ISL Default Dataset
Table of Contents
Set Up
# python
from pathlib import Path
import os
# pypi
from dotenv import load_dotenv
import numpy
import pandas
import rpy2.robjects as robjects
import rpy2.robjects.packages as rpackages
The Dataset
Load It
base = rpackages.importr("base")
utils = rpackages.importr("utils")
utils.chooseCRANmirror(ind=1)
utils.install_packages("ISLR")
islr = rpackages.importr("ISLR")
default = rpackages.data(islr).fetch("Default")["Default"]
default = pandas.DataFrame.from_dict({key: numpy.asarray(default.rx2(key))
for key in default.names})
Summarize It
default.info()
<class 'pandas.core.frame.DataFrame'> RangeIndex: 10000 entries, 0 to 9999 Data columns (total 4 columns): # Column Non-Null Count Dtype --- ------ -------------- ----- 0 default 10000 non-null int32 1 student 10000 non-null int32 2 balance 10000 non-null float64 3 income 10000 non-null float64 dtypes: float64(2), int32(2) memory usage: 234.5 KB
Save It
The reason for converting the rpy2 object to a pandas DataFrame was to make saving it easier. The rpy2 DataFrame does have a method called to_csvfile
but I've never used it before so this seemed safer.
env_path = Path("~/.local/share/env").expanduser()
load_dotenv(env_path, override=True)
path = Path(os.environ["ISL_DEFAULT"]).expanduser()

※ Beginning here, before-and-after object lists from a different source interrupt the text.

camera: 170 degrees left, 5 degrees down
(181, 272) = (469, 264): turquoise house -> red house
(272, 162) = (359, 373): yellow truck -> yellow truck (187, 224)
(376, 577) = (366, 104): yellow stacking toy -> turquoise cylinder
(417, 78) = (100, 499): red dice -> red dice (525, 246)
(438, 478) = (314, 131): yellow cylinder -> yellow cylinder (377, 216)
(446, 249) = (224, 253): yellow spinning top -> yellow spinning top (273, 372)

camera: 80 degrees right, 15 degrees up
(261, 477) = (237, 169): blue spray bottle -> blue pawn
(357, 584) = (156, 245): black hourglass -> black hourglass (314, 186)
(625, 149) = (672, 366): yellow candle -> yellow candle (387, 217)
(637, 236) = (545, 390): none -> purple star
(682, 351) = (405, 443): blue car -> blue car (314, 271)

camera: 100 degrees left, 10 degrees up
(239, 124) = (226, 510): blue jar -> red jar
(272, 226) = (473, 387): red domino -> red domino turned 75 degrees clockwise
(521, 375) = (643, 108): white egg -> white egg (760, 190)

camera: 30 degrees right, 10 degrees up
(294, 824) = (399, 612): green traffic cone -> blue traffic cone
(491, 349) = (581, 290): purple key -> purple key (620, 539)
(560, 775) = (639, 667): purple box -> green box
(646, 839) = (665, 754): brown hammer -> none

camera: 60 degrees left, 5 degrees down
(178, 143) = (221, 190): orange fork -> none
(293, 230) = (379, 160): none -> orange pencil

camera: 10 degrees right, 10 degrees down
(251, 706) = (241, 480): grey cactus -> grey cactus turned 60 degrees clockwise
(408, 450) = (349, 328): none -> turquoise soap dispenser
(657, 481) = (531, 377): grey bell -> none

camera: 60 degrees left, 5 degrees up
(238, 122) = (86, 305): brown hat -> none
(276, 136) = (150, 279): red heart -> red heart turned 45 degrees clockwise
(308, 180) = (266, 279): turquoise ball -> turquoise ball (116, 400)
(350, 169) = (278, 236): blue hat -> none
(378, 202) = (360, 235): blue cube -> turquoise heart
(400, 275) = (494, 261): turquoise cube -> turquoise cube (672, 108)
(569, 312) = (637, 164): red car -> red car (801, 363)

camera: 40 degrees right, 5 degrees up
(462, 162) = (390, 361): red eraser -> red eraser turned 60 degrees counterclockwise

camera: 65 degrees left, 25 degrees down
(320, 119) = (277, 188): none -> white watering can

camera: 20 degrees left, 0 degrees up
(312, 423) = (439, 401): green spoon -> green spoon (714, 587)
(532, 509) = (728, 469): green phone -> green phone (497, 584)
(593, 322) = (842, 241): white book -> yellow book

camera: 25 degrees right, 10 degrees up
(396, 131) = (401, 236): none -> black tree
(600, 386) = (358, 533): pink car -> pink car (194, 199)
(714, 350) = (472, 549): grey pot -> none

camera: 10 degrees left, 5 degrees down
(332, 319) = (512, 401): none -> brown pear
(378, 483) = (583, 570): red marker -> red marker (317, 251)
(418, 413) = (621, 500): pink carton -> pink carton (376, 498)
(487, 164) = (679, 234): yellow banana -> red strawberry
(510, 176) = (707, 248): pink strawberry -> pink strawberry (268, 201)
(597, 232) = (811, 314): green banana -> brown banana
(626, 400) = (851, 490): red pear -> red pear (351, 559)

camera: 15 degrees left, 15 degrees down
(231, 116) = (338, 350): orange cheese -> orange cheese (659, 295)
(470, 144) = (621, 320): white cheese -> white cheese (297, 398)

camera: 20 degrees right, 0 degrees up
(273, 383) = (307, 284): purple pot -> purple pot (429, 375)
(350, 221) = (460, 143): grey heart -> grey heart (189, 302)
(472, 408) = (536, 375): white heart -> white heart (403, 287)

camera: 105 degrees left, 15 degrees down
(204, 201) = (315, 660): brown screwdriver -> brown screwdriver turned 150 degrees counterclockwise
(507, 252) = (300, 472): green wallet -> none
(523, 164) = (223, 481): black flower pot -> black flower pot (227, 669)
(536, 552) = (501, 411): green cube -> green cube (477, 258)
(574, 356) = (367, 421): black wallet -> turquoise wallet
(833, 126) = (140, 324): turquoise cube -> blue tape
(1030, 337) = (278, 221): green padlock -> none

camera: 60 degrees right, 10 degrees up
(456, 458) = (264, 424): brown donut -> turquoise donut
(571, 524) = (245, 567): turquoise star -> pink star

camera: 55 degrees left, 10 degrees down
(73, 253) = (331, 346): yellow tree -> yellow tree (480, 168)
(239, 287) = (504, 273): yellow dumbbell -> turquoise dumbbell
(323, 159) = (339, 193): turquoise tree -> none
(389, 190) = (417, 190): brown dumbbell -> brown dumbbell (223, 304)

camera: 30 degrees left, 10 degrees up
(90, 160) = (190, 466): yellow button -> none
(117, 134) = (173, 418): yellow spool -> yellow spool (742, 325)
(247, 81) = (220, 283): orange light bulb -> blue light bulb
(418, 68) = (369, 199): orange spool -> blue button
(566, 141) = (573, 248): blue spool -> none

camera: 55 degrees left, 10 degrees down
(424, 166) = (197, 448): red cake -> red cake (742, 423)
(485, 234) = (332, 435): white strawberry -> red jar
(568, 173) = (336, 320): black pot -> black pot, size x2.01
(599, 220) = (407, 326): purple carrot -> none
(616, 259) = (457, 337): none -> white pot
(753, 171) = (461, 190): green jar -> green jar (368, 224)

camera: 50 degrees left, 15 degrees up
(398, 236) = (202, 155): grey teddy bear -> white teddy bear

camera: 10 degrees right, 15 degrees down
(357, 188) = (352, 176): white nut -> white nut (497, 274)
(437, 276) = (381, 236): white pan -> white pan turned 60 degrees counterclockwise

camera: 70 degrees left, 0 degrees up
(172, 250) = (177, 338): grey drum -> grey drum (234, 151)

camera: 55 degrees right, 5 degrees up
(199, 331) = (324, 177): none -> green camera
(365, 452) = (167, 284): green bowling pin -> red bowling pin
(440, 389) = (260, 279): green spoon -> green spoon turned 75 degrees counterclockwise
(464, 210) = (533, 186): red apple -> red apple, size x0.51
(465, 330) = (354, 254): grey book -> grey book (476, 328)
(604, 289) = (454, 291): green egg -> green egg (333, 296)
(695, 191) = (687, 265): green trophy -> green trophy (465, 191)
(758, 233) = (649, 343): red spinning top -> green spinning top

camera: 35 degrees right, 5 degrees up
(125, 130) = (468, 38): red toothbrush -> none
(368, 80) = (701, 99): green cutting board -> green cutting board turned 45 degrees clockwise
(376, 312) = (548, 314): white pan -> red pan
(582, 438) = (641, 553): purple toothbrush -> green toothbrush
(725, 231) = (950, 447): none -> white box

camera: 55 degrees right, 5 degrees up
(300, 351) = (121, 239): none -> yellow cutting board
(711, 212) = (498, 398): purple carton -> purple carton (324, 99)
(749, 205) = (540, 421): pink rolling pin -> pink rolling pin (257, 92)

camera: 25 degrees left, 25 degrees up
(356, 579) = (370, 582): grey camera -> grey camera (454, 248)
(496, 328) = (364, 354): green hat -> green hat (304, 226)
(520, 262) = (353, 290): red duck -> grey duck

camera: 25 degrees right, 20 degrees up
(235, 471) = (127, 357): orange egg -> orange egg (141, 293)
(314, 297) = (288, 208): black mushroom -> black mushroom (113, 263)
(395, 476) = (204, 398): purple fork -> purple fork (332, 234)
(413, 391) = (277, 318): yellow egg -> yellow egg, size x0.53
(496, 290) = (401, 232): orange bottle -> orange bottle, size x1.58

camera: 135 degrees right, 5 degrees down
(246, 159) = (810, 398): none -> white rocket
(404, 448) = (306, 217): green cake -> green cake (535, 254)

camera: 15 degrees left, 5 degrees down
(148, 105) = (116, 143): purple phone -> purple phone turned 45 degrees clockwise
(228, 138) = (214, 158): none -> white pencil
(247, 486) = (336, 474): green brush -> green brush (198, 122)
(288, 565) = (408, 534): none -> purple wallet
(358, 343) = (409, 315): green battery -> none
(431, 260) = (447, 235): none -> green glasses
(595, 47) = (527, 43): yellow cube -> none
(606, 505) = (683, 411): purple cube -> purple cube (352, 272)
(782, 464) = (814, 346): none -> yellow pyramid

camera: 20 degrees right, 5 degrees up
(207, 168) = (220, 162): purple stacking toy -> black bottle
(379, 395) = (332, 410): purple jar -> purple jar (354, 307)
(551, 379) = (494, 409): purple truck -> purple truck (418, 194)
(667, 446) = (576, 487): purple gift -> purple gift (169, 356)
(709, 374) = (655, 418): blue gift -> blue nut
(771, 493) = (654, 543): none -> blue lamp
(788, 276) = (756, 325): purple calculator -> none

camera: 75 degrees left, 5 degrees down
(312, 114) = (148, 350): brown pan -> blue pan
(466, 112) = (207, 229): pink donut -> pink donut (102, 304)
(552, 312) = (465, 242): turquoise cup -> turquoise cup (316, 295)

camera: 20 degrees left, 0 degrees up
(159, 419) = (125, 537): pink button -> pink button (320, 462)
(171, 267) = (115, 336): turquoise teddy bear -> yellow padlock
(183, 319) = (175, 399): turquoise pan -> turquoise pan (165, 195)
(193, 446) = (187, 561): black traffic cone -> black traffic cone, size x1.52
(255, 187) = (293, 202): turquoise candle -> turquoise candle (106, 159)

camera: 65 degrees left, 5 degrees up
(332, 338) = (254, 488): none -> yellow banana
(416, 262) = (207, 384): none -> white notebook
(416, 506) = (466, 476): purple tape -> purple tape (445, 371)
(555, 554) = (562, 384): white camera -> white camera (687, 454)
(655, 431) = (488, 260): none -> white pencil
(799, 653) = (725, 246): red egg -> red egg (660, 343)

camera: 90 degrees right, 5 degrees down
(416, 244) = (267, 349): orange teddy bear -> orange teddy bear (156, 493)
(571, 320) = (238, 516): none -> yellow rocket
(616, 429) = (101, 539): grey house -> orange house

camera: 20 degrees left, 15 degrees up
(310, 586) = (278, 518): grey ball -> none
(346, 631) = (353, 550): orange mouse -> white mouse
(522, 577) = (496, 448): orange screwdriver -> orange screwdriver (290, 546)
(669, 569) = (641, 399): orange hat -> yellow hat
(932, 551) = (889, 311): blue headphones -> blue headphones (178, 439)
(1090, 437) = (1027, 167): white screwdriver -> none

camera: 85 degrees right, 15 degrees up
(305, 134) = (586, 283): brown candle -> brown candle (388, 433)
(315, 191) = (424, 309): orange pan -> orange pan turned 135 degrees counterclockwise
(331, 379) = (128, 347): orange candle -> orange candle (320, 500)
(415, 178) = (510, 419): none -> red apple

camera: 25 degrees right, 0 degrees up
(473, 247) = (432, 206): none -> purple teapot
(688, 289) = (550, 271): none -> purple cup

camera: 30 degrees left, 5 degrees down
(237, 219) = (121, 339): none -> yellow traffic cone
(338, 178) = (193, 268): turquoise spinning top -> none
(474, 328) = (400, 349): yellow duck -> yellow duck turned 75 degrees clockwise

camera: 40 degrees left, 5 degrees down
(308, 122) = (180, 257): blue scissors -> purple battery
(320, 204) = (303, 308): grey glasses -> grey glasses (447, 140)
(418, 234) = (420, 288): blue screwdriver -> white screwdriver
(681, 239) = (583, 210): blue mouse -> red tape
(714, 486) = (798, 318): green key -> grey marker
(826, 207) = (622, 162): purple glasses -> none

default.to_csv(path, index=False)
Citation
- James, G., Witten, D., Hastie, T., and Tibshirani, R. ISLR: Data for an Introduction to Statistical Learning with Applications in R. 2017. [R package version 1.2]. CRAN. [cited 2020 Aug 7]. https://cran.r-project.org/package=ISLR
Comment
This is a simulated dataset created for An Introduction To Statistical Learning. Unlike the ISL Credit Data Set dataset this isn't listed for download on the books page which is why I downloaded it through R, although it looks like it is available from the gzipped tar file on the site but it's in the rda format - a binary format that sounds sort of like the pickle format but for R.